Der angefochtene Bescheid war daher wegen Rechtswidrigkeit des Inhaltes gemäß § 42 Abs. 2 Z 1 VwGG aufzuheben.

Gemäß § 21 Abs. 1 VwGG sind (u.a.) Personen, die durch die Aufhebung des angefochtenen Bescheides in ihren rechtlichen Interessen berührt werden (Mitbeteiligte), Parteien im Verfahren vor dem Verwaltungsgerichtshof. Einen Eintritt auf Seiten des Beschwerdeführers kennt das VwGG hingegen nicht (vgl. z.B. das hg. Erkenntnis vom , Zl. 2007/20/0210).
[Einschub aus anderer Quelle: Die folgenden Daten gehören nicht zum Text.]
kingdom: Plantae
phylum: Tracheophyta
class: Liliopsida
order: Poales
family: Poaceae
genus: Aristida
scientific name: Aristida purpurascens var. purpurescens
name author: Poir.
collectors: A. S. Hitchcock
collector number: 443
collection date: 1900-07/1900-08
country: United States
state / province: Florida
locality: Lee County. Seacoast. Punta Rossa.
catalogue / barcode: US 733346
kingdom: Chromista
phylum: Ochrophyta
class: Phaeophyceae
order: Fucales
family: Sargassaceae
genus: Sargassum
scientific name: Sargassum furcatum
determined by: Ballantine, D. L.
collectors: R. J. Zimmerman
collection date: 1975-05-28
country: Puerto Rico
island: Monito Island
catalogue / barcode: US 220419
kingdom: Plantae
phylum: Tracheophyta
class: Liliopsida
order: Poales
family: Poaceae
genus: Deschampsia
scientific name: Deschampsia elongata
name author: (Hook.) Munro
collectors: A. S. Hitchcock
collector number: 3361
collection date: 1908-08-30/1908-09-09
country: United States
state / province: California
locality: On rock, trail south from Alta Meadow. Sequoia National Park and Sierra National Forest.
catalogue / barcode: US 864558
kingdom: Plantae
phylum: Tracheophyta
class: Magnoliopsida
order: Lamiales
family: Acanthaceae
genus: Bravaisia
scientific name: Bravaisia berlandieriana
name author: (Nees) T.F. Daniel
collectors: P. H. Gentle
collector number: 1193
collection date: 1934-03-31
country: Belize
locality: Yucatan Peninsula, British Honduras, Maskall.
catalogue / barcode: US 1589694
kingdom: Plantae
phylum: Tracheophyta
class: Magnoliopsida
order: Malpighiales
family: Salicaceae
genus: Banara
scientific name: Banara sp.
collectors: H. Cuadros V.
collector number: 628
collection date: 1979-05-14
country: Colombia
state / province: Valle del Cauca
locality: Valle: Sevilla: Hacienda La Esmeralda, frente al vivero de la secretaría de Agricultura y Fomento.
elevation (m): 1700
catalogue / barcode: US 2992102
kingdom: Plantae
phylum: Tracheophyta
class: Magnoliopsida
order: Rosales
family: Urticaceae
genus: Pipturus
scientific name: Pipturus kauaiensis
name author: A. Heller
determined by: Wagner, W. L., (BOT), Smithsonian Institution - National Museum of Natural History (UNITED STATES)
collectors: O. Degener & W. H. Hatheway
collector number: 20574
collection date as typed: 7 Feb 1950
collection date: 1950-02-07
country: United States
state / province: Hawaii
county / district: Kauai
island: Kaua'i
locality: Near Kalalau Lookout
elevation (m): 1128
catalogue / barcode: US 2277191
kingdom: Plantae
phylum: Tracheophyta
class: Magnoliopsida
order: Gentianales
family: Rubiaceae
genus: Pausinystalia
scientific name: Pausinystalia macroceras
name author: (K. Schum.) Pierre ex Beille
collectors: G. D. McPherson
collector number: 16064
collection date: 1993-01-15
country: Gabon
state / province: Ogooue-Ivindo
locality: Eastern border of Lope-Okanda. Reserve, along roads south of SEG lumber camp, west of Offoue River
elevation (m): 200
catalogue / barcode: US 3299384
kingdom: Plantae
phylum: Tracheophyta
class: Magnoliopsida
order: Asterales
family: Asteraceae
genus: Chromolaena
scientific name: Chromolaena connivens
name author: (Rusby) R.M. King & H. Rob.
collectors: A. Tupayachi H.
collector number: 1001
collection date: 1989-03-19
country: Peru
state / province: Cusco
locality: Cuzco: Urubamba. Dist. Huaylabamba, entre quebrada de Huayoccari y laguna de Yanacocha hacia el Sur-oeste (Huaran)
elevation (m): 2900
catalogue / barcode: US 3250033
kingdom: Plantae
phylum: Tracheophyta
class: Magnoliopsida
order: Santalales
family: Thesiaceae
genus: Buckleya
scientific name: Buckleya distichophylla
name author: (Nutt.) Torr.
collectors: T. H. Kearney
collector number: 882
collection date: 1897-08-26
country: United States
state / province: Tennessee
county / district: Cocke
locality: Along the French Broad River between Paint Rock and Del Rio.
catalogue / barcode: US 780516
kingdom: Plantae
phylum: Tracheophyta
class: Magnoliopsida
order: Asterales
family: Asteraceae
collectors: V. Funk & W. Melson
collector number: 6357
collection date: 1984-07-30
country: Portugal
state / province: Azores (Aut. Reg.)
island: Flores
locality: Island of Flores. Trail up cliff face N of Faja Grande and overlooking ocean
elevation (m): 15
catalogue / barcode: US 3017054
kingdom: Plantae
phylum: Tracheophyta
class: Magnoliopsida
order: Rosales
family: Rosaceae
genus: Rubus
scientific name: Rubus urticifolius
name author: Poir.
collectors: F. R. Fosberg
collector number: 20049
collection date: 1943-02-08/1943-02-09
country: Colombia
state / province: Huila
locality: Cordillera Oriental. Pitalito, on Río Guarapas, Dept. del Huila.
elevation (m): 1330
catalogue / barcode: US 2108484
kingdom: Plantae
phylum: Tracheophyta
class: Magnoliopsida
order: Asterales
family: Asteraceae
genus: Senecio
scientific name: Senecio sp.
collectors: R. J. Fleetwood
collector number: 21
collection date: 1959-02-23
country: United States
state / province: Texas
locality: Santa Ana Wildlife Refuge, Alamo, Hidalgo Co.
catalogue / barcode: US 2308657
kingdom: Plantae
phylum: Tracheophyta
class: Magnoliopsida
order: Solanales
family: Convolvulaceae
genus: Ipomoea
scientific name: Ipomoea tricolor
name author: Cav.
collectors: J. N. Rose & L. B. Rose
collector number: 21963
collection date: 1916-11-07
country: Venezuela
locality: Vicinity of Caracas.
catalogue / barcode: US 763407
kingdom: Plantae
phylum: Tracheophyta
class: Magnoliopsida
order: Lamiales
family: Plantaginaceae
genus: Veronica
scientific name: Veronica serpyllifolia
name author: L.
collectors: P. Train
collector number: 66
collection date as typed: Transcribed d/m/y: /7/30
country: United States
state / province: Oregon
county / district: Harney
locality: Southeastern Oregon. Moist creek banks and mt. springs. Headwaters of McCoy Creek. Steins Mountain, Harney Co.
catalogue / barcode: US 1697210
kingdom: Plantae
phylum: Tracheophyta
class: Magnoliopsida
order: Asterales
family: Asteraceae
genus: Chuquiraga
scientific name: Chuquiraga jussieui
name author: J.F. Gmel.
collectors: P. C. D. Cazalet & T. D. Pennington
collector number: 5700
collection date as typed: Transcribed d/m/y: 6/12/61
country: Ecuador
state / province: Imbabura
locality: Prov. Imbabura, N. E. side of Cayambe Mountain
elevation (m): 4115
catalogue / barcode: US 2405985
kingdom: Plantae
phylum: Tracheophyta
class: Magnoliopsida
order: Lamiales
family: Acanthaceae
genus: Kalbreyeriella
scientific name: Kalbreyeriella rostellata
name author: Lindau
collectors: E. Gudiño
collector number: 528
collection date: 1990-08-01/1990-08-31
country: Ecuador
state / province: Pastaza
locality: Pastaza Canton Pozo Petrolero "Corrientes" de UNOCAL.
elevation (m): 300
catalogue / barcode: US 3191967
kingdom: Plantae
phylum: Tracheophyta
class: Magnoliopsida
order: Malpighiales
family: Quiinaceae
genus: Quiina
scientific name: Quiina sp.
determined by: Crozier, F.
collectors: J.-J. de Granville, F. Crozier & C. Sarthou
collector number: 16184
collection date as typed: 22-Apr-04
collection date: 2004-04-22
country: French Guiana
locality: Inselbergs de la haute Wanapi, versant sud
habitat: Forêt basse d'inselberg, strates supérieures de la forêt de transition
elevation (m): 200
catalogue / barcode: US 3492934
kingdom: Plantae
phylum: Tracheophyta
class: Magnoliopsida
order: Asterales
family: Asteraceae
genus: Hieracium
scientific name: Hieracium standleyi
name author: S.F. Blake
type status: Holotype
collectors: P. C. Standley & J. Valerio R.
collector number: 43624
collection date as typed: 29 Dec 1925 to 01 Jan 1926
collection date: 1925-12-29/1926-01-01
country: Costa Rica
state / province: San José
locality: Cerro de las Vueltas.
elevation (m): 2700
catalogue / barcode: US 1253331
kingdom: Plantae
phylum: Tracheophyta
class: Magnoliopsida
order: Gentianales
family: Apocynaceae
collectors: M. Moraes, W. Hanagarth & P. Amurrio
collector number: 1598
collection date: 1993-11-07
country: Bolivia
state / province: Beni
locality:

Der Erstmitbeteiligte macht in seiner Gegenschrift keine durch eine Aufhebung des angefochtenen Bescheides berührten rechtlichen Interessen geltend, sodass auf dieses Vorbringen nicht näher eingegangen werden kann.

Die Kostenentscheidung beruht auf den §§ 47 ff VwGG iVm der Verordnung BGBl. II Nr. 455/2008. Das Mehrbegehren ("Gebühr") war im Hinblick auf die im verwaltungsgerichtlichen Verfahren bestehende persönliche Gebührenbefreiung gemäß § 109 ASVG abzuweisen.